By the same standard it’s not impossible to imagine, after the absurd conclusion by the National Inquiry into Missing and Murdered Indigenous Women and Girls that Canada is committing an ongoing genocide, that anyone advocating for social agencies to take newborn babies away from drug-addicted Indigenous mothers could be labelled as hateful and lose their right to speak openly on social media. The same might apply to someone arguing against spending taxpayer’s money trying to resurrect dead Indigenous languages. We must not confuse controversy with hate.
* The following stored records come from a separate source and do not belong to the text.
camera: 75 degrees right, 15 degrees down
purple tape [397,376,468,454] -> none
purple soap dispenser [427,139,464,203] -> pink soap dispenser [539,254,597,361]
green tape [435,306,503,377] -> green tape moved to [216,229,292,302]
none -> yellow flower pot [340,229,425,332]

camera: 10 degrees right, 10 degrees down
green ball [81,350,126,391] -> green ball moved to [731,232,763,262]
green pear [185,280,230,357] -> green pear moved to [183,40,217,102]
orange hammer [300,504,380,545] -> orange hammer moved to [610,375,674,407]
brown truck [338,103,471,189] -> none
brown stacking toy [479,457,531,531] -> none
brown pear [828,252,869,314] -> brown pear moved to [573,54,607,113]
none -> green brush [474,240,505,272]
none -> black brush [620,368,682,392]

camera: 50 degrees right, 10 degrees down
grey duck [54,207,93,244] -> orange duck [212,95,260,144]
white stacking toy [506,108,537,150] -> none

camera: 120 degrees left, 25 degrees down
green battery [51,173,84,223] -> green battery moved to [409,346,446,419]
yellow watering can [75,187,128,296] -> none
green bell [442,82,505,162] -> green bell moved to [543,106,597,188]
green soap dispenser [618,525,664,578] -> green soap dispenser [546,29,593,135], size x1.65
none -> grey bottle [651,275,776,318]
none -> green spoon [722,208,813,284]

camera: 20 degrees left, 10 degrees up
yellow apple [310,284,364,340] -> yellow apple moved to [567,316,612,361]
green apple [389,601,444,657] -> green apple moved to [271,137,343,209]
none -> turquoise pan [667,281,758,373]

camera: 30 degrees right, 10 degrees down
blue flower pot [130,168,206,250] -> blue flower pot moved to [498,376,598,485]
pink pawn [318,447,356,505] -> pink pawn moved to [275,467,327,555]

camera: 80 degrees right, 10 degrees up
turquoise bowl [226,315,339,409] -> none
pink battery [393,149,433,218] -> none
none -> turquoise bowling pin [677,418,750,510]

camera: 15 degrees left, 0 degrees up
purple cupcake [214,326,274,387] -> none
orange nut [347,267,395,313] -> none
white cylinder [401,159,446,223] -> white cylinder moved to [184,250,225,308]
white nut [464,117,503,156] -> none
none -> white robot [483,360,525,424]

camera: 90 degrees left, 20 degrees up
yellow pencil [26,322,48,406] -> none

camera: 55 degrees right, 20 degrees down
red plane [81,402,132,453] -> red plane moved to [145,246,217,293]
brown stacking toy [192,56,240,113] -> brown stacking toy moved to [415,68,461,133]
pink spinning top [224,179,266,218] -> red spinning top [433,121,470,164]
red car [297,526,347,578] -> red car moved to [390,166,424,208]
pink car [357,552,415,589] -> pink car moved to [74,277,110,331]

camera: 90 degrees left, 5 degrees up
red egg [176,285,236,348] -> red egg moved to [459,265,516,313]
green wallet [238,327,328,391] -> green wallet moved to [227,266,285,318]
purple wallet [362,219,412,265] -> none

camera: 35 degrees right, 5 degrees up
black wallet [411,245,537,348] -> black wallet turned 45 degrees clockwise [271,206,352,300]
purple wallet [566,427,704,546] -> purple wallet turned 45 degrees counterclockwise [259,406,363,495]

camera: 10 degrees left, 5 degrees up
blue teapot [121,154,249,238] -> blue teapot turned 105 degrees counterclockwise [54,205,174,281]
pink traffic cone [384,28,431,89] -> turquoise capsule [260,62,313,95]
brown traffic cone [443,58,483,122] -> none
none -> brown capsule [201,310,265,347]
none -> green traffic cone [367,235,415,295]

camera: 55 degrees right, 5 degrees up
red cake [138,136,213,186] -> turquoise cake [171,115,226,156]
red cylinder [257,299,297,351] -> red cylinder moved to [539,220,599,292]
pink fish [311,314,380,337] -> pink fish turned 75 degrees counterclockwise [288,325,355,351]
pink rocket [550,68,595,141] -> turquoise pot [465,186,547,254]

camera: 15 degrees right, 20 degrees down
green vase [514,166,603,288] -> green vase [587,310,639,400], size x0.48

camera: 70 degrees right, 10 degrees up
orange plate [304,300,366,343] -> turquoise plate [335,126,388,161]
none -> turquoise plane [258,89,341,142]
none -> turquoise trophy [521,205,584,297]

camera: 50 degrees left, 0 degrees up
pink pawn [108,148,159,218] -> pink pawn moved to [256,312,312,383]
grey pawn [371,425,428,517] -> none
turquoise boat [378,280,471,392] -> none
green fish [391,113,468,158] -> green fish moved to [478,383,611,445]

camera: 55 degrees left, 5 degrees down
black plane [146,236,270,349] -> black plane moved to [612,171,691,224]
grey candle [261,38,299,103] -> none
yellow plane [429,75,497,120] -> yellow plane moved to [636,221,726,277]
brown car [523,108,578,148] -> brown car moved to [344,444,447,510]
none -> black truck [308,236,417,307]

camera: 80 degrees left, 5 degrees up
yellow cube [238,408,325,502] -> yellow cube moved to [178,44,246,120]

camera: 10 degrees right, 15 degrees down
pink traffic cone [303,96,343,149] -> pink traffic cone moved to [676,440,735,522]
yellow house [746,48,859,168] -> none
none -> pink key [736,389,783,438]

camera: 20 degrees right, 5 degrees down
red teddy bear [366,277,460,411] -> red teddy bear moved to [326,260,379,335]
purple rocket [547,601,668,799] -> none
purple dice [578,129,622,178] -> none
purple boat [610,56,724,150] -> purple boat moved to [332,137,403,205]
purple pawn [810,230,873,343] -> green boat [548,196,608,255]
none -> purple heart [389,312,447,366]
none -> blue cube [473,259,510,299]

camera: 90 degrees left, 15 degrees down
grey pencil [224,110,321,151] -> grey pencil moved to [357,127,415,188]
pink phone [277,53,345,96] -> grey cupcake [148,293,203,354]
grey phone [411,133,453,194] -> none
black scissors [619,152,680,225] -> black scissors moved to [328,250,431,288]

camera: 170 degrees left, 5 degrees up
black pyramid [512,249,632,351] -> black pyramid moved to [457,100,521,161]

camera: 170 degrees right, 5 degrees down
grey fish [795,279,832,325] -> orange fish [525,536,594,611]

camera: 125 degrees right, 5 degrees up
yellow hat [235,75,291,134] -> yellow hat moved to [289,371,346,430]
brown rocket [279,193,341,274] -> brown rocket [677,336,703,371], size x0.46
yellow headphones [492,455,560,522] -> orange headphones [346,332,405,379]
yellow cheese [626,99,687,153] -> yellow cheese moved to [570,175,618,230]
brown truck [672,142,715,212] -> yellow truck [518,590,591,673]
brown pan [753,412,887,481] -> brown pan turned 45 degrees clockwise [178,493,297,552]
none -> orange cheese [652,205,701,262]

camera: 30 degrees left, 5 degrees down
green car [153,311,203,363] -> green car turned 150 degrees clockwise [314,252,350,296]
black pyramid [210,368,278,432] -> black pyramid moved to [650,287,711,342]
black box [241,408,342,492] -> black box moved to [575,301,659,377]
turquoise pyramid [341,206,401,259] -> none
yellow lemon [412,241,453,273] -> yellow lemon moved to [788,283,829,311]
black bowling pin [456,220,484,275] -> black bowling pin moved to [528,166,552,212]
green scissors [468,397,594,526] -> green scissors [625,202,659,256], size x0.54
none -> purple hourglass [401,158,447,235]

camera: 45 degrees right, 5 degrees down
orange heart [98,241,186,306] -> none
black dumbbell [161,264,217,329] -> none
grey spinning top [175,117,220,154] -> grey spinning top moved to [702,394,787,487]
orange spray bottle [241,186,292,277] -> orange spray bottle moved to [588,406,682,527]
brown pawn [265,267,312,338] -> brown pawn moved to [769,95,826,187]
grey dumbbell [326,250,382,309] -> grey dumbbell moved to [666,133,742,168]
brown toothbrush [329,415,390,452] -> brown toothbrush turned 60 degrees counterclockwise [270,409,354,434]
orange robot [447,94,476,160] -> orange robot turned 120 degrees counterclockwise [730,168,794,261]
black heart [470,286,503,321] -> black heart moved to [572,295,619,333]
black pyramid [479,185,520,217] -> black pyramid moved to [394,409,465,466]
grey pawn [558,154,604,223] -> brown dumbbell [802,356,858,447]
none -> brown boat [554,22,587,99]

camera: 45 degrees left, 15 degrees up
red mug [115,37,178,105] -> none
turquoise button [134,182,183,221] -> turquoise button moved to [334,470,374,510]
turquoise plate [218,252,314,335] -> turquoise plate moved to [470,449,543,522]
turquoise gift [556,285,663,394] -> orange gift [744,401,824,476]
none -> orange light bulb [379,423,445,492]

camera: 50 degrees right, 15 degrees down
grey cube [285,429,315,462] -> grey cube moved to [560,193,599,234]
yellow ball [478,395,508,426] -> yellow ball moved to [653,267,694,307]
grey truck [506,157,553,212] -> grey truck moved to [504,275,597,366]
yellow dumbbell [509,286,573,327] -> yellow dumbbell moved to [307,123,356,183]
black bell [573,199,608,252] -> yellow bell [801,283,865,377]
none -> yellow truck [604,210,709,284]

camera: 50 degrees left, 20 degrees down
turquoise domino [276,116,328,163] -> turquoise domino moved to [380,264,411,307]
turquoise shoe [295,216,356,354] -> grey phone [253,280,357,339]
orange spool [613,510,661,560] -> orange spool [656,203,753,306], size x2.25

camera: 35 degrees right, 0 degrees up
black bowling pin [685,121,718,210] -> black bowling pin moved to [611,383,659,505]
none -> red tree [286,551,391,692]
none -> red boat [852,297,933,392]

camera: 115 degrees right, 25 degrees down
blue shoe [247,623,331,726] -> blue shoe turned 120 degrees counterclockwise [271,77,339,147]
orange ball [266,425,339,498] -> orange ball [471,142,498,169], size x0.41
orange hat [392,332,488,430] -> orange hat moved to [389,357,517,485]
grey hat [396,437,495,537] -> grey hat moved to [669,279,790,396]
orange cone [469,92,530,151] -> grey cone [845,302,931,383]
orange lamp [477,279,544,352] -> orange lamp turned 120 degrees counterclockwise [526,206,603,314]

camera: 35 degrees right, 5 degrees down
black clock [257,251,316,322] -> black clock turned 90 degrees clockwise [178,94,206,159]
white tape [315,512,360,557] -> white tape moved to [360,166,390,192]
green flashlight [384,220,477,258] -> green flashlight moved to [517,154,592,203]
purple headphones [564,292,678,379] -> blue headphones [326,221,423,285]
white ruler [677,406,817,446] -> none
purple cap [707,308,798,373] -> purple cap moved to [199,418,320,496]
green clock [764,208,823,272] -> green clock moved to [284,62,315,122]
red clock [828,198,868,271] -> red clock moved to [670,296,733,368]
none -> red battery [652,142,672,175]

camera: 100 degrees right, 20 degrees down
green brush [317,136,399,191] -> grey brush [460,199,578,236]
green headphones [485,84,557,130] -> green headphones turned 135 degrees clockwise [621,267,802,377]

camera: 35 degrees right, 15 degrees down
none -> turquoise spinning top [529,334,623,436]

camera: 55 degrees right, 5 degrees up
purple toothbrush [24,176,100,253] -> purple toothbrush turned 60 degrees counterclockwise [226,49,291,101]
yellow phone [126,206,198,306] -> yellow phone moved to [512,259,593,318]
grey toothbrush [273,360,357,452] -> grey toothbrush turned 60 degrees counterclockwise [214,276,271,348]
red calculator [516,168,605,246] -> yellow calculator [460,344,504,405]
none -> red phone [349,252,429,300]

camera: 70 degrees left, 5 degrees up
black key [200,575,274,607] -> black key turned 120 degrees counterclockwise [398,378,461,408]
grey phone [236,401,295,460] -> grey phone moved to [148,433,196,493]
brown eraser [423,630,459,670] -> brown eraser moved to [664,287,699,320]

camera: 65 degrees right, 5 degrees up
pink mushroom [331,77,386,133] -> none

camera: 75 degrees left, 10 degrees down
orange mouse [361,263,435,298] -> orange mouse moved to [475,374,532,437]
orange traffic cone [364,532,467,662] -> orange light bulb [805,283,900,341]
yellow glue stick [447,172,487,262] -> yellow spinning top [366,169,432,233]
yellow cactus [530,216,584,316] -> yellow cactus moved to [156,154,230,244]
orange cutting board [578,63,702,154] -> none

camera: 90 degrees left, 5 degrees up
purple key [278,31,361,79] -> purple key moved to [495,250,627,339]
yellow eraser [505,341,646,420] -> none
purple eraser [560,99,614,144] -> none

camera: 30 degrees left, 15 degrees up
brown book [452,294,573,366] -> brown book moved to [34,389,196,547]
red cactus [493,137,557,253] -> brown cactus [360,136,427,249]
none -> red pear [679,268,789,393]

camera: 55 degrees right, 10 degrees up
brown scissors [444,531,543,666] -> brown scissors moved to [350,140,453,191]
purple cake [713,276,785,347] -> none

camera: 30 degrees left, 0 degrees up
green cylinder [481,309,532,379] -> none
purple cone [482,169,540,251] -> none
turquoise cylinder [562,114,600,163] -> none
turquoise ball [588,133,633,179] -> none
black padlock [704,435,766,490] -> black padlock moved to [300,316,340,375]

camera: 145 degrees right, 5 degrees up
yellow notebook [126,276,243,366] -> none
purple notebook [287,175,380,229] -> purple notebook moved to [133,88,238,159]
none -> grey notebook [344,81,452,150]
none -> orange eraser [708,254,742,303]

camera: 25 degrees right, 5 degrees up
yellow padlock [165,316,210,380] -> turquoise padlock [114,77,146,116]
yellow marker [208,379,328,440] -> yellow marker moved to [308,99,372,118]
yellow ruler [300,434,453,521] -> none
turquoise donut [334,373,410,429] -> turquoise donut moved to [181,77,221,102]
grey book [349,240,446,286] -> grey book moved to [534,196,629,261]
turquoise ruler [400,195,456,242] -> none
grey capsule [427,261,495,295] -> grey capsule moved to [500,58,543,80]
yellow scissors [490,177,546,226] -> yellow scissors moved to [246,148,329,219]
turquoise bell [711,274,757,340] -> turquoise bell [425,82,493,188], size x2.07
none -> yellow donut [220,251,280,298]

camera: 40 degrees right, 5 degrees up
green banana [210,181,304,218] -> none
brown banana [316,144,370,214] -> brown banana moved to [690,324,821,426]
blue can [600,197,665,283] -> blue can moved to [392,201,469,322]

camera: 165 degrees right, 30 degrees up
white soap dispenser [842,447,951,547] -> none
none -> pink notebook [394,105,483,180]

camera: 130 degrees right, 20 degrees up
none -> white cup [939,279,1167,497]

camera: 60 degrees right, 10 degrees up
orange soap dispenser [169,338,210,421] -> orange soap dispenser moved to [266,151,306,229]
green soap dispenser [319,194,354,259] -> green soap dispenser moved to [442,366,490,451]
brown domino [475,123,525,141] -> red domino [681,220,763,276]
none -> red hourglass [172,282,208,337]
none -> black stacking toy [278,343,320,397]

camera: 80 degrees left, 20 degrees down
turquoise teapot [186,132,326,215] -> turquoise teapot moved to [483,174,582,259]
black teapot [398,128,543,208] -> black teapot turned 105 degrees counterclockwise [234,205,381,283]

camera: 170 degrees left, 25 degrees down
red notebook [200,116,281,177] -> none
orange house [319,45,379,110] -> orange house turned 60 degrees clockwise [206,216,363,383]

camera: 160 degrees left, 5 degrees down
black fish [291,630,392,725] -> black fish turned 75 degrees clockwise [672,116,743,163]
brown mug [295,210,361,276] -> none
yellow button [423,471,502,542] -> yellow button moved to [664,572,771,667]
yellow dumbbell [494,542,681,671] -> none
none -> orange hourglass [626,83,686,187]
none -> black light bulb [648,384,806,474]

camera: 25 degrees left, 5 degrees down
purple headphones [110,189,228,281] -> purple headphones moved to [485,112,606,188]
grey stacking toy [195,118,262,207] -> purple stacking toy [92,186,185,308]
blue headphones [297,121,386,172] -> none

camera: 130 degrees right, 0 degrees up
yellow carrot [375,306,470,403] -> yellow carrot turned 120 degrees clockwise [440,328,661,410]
New government regulation will inevitably cement the bias big technology companies already have against certain types of people and certain views. While the Justice Committee avoided defining hate speech, it asserted that any definition “should acknowledge persons who are disproportionately targeted.” That suggests the committee’s Liberal majority buys into erroneous claims that white people can’t be victims of racism and that men can’t be victims of sexism. Facebook might choose to interpret this to mean that calling white skin a “defect,” as Black Lives Matter Toronto founder Yusra Khogali did on Facebook, is acceptable, while a post pointing out that violent crimes are committed disproportionately by black people must be removed. Privileging some voices over others is not a recipe for a healthy public conversation. It’s also fundamentally unjust.

None of this is to say that words don’t hurt, or to deny that truly hateful ideas can cause real harm. But we already have options. If we see something we consider hateful online, we can try to change the person’s mind. We can block those accounts which offend us. Or call the police if we see a post that threatens real-life violence. What we don’t need is a government seeking to impose more censorship. There’s more than enough of that already.